地元の友達

「熱海とかですと、結構奥まで行くとありますよ。予算がどのくらいですか?」

「熱海ね、熱海。あ、俺あそこ、秘宝館行ったことあるよ、臣達と…!あ、予算は特に…」

「秘宝館ってアレだよね…?」

「そう、アレね、アレ!」


ニッコリ微笑む隆二。

スーツのイケメンがそんな顔で微笑んで、JTBの店員さんも絶対かっこいいって思ってるはず。

でも下ネタだからまぁいいか。


「オミ?」

「あ、そう地元のダチで、アパレルやってんの今!元は美容師なんだけどね。かっこいいよ臣!」


そういや初めて聞くかも、隆二の地元の友達とか。

私にとってのかっこいいは隆二以外にいないけれど、ちょっと見てみたい気もする。


「隆二の友達みんなかっこよさそうだなぁ〜」

「はは、どうだろ?でも臣は群を抜くかな〜」

「オミって変わった名前だね?」

「広臣って言うの、登坂広臣!」

「それでオミ?」

「そう、名前もかっこいいんだよね〜」


今市隆二も負けてないよ!って言いたかったけど、さすがに店員の前で宿決めの最中でイチャイチャされたら困るだろうな…って思って笑って話題を変えた。


「宿の個室に露天風呂がついてる所って結構あります?」

「ありますよ、ちょっとお値段はりますけど、熱海とかあっちの方は温泉街なので、ピンキリなんですけどね…」


海外でもよかったけど、やっぱり最初は日本がよかった。

GWなんてどこ行っても混んでるんだろうし、だったらゆっくりできる場所って考えたら温泉で。
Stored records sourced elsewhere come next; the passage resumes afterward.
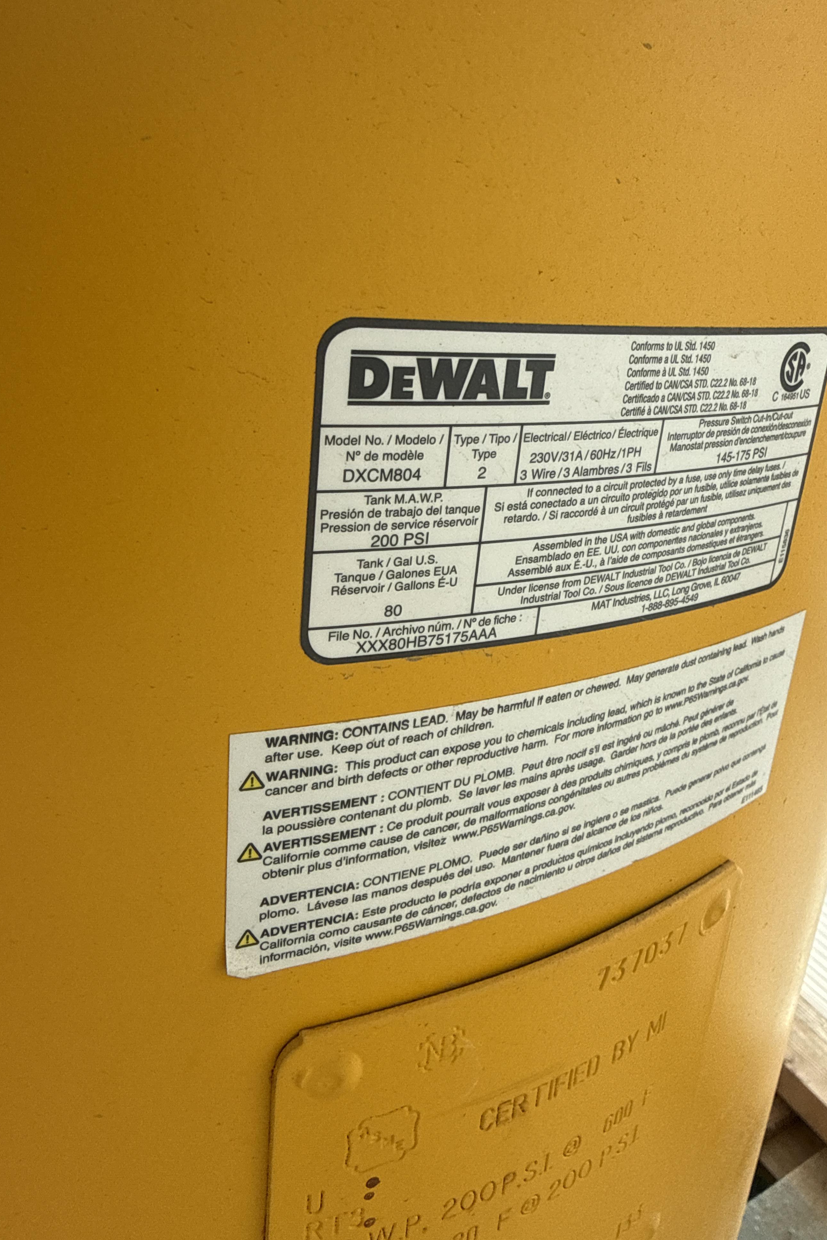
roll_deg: -5.4
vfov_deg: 67.4
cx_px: 433
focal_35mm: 27
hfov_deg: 47.9
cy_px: 597
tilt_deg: -17.7
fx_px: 930
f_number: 2.2
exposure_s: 1/553
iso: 40
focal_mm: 2.22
そしたらやっぱり露天で、でも一人で入るのは寂しいし、お部屋に露天がついてたら一緒に入れるな〜って。


「結構いっぱいあるんだね…」

「車で行くんで宿だけおさえて貰えますか?」


隆二がそう言って。


「運転大変じゃない?渋滞もするだろうし、私電車とか新幹線とかでいいよ」

「大丈夫、俺運転好きだし、ユヅキと一緒なら渋滞もイライラしないし!」

「とっても仲がよろしいんですね」

「はい!」


嬉しそうに答える隆二に内心超浮かれていて、脳内では既に私は隆二の首に抱きついているぐらいで。

だけど現実は「もう」って隆二の太腿をポカってする程度。

この頭の中でのギャップが人前だとこんなにも激しいものかって。

いつも会社だとそう見られることもなかったせいか急に恥ずかしくなってしまいそうで。


「じゃあここでおさえますね」


無事に宿をおさえて、私達は次なるディナーへと進んでいく。